▶ [Task prompt]: Line tally for "pixels": state how many lines of the entries include it, with no other text.

▶ [Document understanding data]:
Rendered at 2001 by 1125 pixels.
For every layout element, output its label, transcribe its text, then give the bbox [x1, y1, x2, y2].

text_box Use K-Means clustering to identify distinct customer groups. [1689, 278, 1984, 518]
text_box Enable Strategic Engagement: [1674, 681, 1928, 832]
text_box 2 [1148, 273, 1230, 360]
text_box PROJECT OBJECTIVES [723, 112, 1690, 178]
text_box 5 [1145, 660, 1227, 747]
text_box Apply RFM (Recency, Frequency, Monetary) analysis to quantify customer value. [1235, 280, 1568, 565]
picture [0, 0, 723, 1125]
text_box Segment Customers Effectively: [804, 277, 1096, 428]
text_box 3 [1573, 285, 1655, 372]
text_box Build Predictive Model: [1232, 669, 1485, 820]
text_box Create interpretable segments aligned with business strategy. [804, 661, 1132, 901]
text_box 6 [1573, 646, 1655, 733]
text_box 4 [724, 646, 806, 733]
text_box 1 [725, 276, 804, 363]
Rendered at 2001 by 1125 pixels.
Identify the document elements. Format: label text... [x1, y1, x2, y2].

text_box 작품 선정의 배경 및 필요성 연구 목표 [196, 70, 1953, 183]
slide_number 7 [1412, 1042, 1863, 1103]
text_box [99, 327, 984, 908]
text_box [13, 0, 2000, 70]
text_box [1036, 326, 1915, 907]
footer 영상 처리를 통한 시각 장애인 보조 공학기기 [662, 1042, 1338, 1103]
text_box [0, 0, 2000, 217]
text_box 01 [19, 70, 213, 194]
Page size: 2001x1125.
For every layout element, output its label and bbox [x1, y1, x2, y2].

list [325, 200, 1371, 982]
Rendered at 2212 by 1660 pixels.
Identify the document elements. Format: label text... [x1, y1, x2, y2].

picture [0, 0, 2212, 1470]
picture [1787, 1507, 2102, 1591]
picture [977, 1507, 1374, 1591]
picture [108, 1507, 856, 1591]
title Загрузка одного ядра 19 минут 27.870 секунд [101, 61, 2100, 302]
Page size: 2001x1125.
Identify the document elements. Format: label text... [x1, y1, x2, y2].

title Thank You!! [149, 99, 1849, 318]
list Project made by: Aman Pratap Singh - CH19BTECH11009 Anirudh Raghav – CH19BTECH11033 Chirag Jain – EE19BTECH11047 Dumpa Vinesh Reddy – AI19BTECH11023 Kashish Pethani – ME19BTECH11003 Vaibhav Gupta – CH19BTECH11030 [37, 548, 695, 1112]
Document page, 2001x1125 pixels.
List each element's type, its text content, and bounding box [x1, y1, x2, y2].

▶ [Answer for this exercise]: 4